Mux also does the signed URL and access control work that would otherwise eat engineering hours. Public-share pages get signed URLs. Private workspace pages get token-gated access. All handled.
The handoff
When a Fal generation completes, the webhook fires. My backend downloads the video, uploads it to Mux as a new asset, and updates the debate record in Supabase with the Mux playback ID. From that point on, Fal is out of the loop — the video is entirely a Mux asset.
The handoff takes about 15 seconds on average. The user sees "generating" for the Fal portion and "processing" for the Mux portion, but the total user-perceived wait is the generation time, not the sum.

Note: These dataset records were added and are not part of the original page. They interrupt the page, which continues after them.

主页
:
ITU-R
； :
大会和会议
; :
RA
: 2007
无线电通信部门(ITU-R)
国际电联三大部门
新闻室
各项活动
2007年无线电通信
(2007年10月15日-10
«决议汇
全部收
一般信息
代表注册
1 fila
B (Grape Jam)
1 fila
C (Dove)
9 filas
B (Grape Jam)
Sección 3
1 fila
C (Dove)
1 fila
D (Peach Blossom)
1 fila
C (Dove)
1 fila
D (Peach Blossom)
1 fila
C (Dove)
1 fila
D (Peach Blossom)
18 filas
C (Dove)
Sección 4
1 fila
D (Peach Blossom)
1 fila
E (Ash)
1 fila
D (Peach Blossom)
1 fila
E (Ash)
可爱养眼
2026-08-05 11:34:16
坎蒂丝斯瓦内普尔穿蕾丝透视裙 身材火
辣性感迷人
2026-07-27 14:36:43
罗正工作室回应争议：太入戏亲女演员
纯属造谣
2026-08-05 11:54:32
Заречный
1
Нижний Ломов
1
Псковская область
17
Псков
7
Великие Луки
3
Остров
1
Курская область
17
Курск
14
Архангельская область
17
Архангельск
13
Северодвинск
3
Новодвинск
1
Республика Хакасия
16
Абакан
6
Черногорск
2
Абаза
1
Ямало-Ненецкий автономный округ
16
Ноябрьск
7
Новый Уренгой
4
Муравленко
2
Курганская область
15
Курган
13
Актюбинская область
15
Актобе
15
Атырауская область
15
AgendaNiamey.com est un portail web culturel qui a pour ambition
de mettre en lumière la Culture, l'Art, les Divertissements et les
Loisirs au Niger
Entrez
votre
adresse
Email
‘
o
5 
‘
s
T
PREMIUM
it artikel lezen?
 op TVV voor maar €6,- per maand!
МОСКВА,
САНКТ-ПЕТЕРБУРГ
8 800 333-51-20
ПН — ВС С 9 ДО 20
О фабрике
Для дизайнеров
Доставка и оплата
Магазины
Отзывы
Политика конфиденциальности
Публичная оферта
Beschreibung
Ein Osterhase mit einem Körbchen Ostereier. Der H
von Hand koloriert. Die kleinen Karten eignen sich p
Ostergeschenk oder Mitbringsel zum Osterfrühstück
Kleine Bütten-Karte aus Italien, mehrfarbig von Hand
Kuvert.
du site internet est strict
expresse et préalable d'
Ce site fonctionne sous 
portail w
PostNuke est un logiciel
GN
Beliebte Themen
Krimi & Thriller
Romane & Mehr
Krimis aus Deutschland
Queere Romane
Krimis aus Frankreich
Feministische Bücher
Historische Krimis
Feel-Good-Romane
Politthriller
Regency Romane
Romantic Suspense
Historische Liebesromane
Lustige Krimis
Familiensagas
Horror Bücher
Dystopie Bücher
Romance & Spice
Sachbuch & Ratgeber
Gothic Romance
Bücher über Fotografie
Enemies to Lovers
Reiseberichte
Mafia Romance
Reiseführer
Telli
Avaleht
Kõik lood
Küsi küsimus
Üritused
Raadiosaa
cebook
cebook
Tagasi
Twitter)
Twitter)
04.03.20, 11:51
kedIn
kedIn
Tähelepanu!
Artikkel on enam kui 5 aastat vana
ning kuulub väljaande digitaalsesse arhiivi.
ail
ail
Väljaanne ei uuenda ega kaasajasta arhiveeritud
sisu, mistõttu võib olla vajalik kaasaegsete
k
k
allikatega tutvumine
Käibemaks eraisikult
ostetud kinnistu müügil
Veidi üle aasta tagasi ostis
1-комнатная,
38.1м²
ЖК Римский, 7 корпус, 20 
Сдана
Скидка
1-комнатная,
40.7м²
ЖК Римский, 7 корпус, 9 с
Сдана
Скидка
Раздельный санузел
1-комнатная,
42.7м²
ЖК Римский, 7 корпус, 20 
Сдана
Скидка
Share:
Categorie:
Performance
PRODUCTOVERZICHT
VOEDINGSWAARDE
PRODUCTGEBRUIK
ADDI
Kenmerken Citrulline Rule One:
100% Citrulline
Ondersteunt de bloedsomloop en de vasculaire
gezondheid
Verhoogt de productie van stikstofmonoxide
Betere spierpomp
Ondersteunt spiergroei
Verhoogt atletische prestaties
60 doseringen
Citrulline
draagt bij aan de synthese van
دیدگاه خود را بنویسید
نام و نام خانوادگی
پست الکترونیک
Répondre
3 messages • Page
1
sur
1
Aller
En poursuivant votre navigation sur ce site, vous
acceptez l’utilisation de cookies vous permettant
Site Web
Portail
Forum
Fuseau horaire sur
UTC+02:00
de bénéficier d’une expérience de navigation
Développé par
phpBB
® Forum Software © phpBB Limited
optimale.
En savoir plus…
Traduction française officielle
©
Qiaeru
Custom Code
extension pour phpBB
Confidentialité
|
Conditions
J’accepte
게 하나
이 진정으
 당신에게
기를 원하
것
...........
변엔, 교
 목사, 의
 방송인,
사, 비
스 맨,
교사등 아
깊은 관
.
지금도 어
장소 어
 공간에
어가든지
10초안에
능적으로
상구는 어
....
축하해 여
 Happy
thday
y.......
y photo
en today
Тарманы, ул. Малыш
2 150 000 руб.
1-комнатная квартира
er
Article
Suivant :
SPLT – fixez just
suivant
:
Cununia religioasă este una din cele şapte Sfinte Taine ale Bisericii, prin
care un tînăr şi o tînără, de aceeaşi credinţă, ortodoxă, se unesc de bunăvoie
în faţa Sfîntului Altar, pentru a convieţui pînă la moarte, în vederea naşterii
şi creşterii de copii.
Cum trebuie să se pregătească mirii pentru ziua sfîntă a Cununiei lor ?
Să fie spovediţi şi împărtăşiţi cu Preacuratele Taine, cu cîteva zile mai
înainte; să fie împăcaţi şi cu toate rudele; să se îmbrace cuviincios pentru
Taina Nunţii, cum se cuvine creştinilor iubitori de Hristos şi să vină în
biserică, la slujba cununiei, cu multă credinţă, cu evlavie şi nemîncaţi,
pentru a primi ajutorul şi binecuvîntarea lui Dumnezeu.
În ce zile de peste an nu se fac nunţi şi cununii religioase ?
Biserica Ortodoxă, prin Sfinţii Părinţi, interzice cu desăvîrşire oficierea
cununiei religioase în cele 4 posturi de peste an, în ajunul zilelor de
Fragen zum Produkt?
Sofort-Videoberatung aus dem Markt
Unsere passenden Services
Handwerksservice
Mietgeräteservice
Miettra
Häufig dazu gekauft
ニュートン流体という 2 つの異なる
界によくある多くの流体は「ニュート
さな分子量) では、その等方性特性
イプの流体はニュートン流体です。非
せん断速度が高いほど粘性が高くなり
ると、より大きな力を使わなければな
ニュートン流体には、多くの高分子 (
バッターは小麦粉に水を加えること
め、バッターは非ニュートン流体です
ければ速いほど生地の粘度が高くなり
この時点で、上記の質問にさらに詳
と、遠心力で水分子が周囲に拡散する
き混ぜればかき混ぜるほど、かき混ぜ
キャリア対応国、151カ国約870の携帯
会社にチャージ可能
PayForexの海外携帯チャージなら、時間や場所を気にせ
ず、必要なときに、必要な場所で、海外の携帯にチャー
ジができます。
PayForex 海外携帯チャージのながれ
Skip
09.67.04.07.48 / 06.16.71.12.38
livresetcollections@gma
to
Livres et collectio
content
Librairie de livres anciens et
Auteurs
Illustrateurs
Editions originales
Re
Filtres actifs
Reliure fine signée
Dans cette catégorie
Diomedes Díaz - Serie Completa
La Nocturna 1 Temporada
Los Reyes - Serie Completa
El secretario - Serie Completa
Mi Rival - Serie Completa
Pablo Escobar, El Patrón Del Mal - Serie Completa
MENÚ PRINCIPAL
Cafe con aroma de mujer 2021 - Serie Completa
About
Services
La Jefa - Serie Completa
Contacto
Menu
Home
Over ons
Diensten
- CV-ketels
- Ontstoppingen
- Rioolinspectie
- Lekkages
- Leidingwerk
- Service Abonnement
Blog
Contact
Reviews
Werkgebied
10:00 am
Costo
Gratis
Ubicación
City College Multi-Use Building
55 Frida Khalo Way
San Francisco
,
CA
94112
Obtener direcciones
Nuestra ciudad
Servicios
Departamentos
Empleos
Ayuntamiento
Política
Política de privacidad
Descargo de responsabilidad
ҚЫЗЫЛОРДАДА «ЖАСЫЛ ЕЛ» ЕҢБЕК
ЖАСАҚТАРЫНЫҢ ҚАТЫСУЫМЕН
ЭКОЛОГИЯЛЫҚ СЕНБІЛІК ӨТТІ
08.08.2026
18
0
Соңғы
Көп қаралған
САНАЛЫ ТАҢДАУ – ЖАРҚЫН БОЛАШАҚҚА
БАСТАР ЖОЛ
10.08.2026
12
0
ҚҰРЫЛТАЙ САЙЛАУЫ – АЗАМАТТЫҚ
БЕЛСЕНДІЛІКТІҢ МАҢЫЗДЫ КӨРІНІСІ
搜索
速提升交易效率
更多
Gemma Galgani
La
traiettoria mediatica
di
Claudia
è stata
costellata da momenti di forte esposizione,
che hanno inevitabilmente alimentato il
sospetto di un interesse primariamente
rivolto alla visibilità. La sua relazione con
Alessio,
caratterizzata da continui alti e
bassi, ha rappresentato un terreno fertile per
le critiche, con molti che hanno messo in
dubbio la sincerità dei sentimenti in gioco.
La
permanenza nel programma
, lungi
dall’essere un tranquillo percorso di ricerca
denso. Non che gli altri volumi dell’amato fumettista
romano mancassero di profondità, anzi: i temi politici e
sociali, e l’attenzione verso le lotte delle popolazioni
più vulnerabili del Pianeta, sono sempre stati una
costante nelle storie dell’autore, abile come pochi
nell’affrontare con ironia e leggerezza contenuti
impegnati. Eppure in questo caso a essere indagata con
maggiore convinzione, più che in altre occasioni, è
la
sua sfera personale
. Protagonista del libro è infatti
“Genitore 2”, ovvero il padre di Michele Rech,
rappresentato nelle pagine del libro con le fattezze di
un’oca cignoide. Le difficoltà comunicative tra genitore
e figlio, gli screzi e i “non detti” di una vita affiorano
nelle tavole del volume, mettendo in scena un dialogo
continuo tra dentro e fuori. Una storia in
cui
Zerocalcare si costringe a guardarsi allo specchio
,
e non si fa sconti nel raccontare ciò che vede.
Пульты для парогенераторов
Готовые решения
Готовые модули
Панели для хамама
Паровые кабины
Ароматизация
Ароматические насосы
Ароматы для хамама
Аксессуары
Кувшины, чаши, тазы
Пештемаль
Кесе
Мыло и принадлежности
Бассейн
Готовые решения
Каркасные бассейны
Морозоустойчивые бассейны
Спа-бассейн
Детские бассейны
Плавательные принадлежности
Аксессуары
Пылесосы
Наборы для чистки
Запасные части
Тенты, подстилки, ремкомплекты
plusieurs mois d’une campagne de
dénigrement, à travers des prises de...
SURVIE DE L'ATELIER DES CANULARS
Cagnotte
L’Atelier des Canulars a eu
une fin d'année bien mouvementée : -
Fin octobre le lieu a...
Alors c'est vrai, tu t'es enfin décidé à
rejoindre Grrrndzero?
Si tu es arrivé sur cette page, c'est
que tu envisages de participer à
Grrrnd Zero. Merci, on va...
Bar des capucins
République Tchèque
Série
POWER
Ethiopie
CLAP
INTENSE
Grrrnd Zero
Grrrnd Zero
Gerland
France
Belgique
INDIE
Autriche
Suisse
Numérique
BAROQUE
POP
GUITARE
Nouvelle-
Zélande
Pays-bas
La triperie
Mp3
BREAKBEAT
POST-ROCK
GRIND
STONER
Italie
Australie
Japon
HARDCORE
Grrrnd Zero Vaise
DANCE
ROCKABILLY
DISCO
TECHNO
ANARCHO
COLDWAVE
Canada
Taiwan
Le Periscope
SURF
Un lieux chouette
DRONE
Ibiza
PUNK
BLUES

Mux's processing runs in parallel with the user's post-generation UI interactions.
Why one-vendor solutions fail
The platforms that try to do both generation and delivery usually end up weak at both. Their generation is slower than Fal's because their infrastructure is compromised for delivery use cases. Their delivery is worse than Mux's because they don't have Mux's CDN-level sophistication.
More importantly, vendor-locking into an all-in-one platform means you can't swap either half independently. If Fal adds a better model next quarter, I can switch generation in an afternoon. If Mux releases better analytics next quarter, delivery can upgrade separately. Coupled vendors don't let you do this.
The lesson
Split your stack along capability boundaries, not vendor boundaries. Generation is one capability. Delivery is another. They should be separate services regardless of how many vendors pitch you on an integrated solution.
Most startups benefit from specialist vendors over generalists, especially for any function that's on the hot path of the user experience. The specialist is better because that's what they do. The generalist is worse because that's one of many things they do.
Pick specialists. Accept the integration work. Stay swappable.